Background information
- Born: Eero Nikodemus Raittinen 6 October 1944 Helsinki, Finland
- Died: 16 July 2025 (aged 80) Lohja, Finland
- Occupations: Singer; drummer;
- Years active: 1960–2025
- Formerly of: The Esquires; The Sounds; The Boys; Tasavallan Presidentti;

= Eero Raittinen =

Finnish vocalist and drummer (1944–2025)

Eero Nikodemus Raittinen (6 October 1944 – 16 July 2025) was a Finnish pop, rock and blues singer and drummer.

==Life and career==
Raittinen was born on 6 October 1944. Starting in 1960, he performed in various bands, initially alongside his older brother Jussi Raittinen, but mostly had a solo career spanning over sixty years. Among his better-known recordings are the Finnish cover versions of the Swedish Mälarö kyrka (1968) and the Italian Che sarà (1971).
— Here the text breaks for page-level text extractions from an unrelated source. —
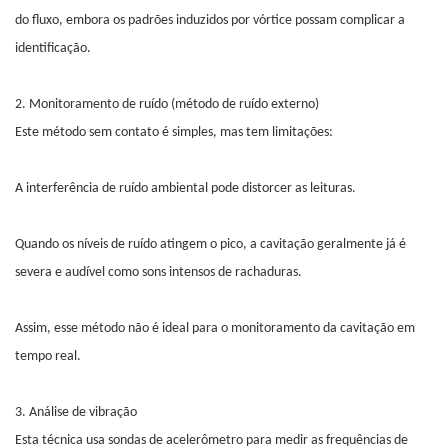
do fluxo, embora os padrões induzidos por vórtice possam complicar a
identificação.
2. Monitoramento de ruído (método de ruído externo)
Este método sem contato é simples, mas tem limitações:
A interferência de ruído ambiental pode distorcer as leituras.
Quando os níveis de ruído atingem o pico, a cavitação geralmente já é
severa e audível como sons intensos de rachaduras.
Assim, esse método não é ideal para o monitoramento da cavitação em
tempo real.
3. Análise de vibração
Esta técnica usa sondas de acelerômetro para medir as frequências de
Between 1972-74 he was lead vocalist for Tasavallan Presidentti, replacing Frank Robson. Raittinen is credited as a primary artist on 17 albums, including several for major labels such as RCA and Epic. He took part in the Finnish qualification for the 1974 Eurovision Song Contest, but failed to get through to the final.

Raittinen suffered a stroke in 2019. His authorised biography Mies matkallaan: Eero Raittinen was published in 2020. On 8 March 2025, Raittinen underwent a partial leg amputation. On 16 July 2025, it was announced that he had died at the age of 80.